Joan also pointed out that the TV stand was not worth much. “If you didn’t know Ikea furniture actively loses its value the second that you buy it. If you’re buying like Ikea furniture within the last decade that’s not a cool collection,” she said, questioning why someone who’s reportedly “well off” would create a fuss over $20.
The video has since gone viral, amassing more than 4.7 million views. Many viewers commented on the video sharing their own stories of dealing with rich people who were allegedly acting stingy or rude.
“My super rich friend is the only one who has requested money from me on an app immediately after she pays for something of mine. It’s weird,” one commenter said.
“My rich friend told me she wanted to plan a six flags trip for my birthday and said I could clean her house for a week to ‘earn’ my ticket,” a user second added.

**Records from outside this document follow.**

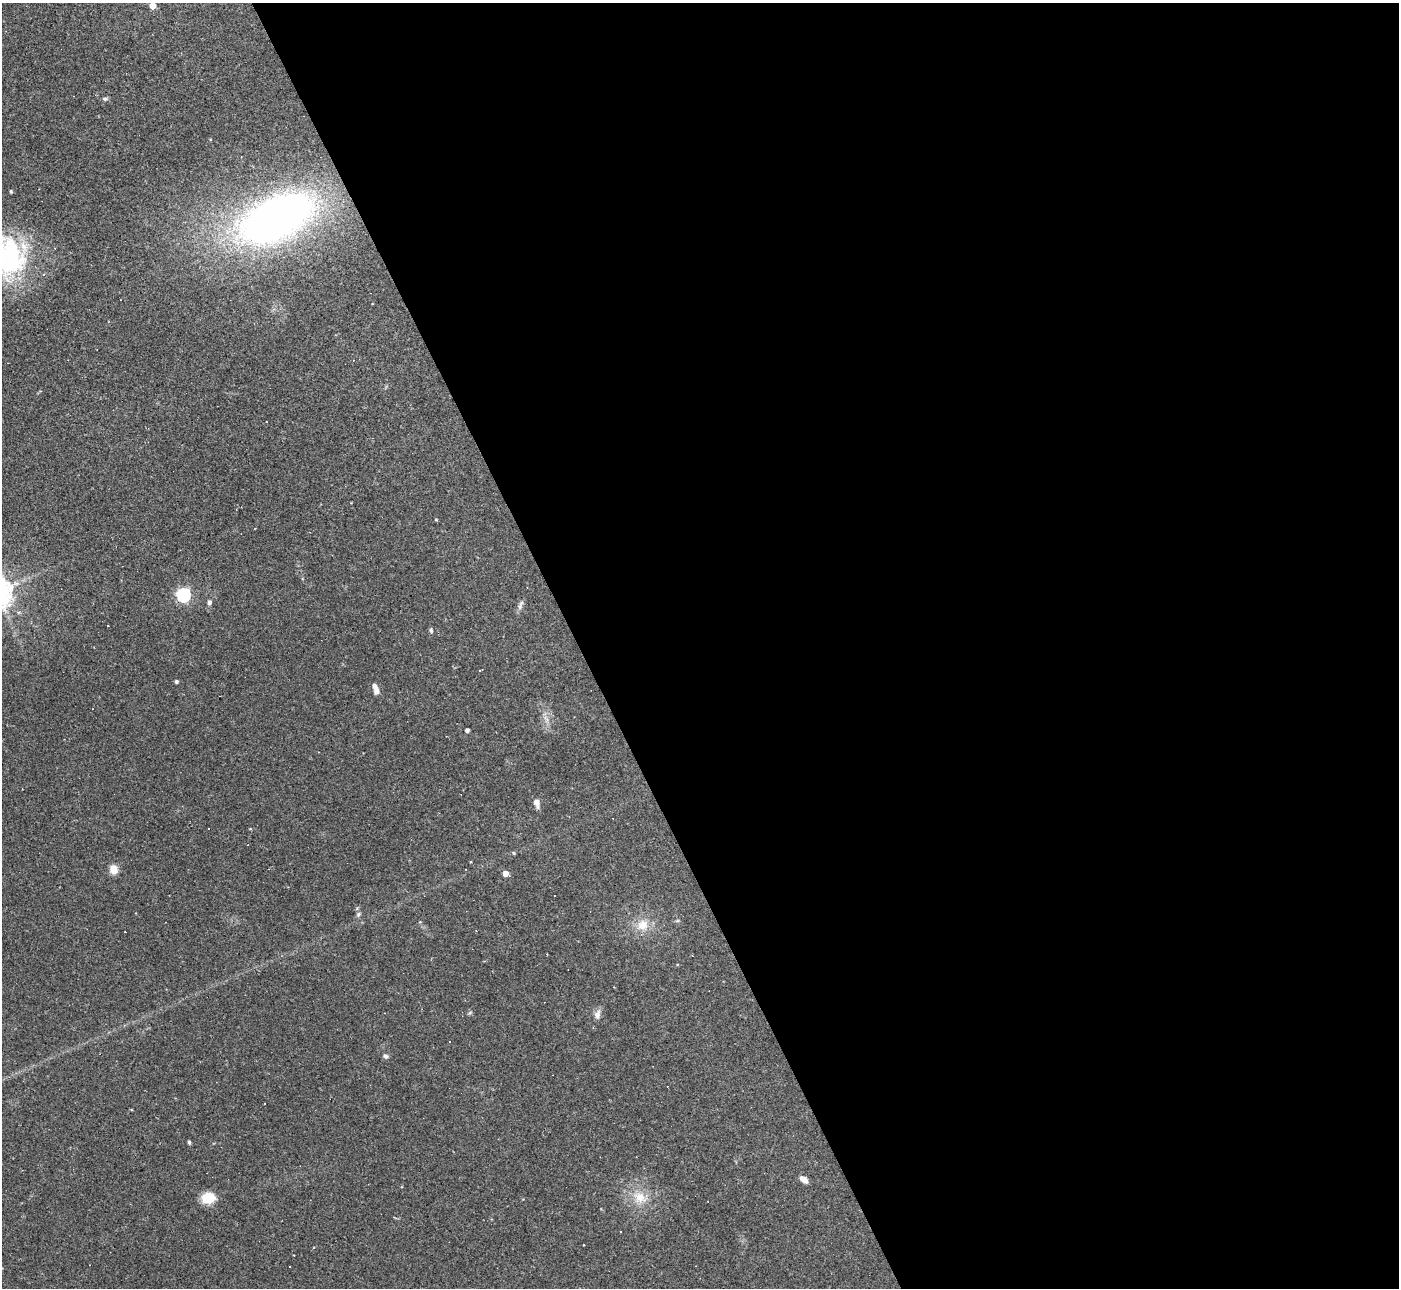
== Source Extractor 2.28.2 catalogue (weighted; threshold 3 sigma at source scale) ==
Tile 8 of 4 x 4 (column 4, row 2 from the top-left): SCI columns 4192-5588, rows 2723-4008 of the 5588 x 5575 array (HDU 1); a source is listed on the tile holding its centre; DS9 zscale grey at full resolution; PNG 1401 x 1290 px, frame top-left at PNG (2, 3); no overlay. Shown black and unused: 59% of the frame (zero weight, under 2 of 3 exposures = <1% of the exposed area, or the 3 px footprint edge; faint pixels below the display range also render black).
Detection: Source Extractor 2.28.2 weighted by HDU 2 'WHT'; one run over the whole footprint, this tile lists its part. Background 0.0708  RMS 0.0057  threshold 0.0254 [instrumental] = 3 sigma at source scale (4.5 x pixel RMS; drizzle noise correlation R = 1.50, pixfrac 1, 0.05/0.05 arcsec/px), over >= 5 px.
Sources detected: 43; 11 cosmic-ray / hot-pixel residue — not listed; the other 32 listed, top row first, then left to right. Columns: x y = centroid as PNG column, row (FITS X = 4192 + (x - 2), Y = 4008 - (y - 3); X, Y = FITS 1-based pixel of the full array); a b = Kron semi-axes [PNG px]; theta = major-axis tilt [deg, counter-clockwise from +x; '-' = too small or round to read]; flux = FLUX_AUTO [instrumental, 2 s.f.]
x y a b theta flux
152 6 5 4 - 6.9
105 99 8 5 0 1.1
11 191 4 3 - 0.78
276 218 78 40 28 280
8 259 48 37 84 91
44 274 5 3 - 0.5
436 520 4 3 - 0.52
183 595 6 6 - 100
209 602 5 4 - 2
520 607 8 6 66 1.8
107 625 3 3 - 1.6
431 630 6 5 - 1.1
480 671 3 3 - 21
176 681 4 4 - 1.1
375 688 14 6 -68 3.8
546 719 11 4 -56 2
467 730 4 4 - 1.8
537 803 9 6 -77 3.8
513 853 5 4 - 0.71
113 869 10 9 - 5.3
506 873 5 4 - 5.8
555 896 3 3 - 2.8
358 914 7 5 47 1.1
643 925 17 15 32 9.2
470 1012 6 4 21 0.77
597 1014 13 8 80 3
386 1056 7 5 -15 1.4
189 1142 5 3 - 0.99
804 1179 10 6 -37 3.3
640 1197 22 15 -31 12
208 1198 15 12 10 11
290 1266 3 3 - 2.2
Isophote crosses this tile's border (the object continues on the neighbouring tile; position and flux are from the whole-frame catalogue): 1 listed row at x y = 8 259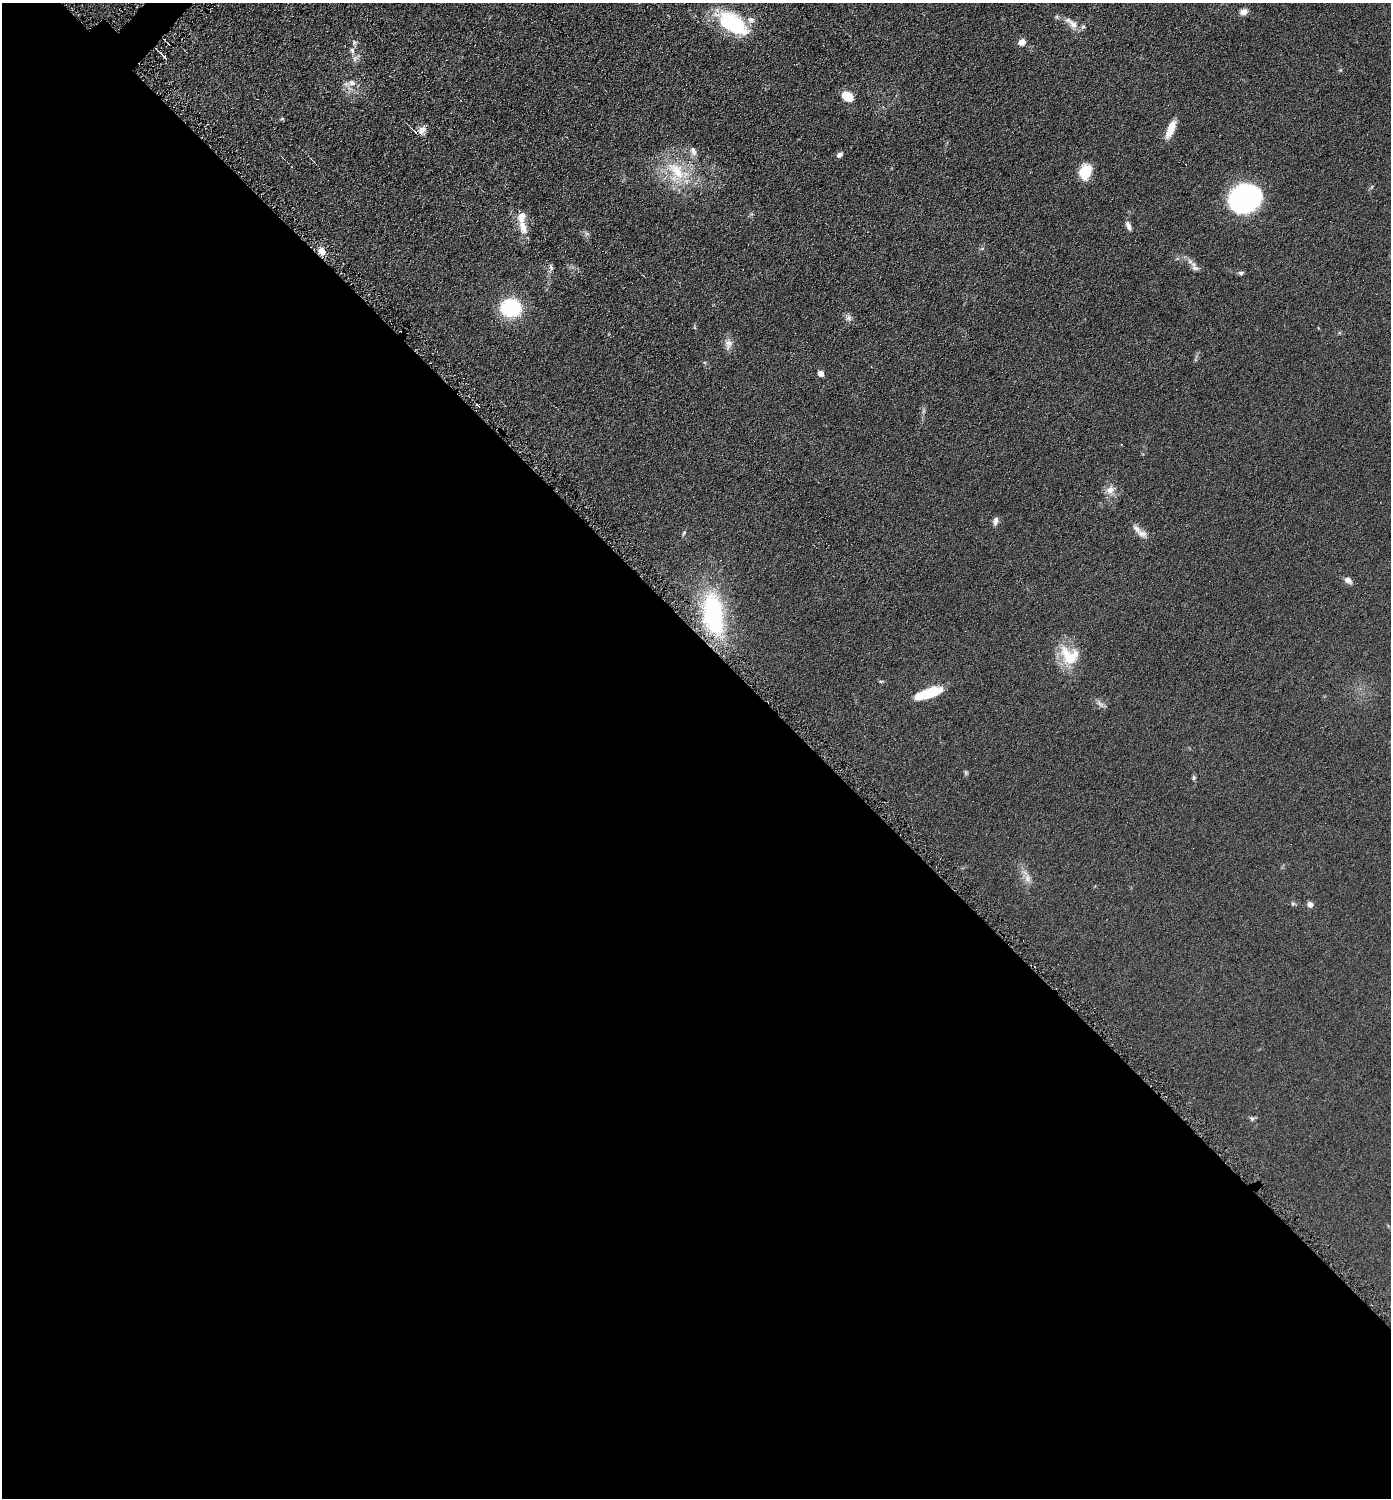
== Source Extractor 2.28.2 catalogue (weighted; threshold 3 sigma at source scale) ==
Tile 14 of 4 x 4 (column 2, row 4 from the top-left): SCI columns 1542-2930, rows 9-1504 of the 6003 x 6002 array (HDU 1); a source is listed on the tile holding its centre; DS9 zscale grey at full resolution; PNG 1393 x 1500 px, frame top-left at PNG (2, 3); no overlay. Shown black and unused: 58% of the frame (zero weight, under 4 of 8 exposures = <1% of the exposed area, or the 3 px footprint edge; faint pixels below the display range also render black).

However, not everyone was on the TikToker’s side, with one user writing, “Bestie we’ve been scammed like this so many times that we do get defensive.”
Another commenter asked for a “part 2” wondering how the situation got resolved, which prompted Joan to post a follow-up TikTok. The onscreen caption read, “she did get a text saying that she received the zelle so I didn’t have to send her a screenshot of my USAA app which is good bc she would’ve seen that after that zelle I only had $100 in my acct…”
TikTokers have previously warned each other about Facebook Marketing scams, including those that utilize Zelle. The payment platform has a “Fraud & Scams Overview” page on its website, which includes information and resources for individuals caught up in a number of different schemes.
The Daily Dot reached out to Joan via email for comment.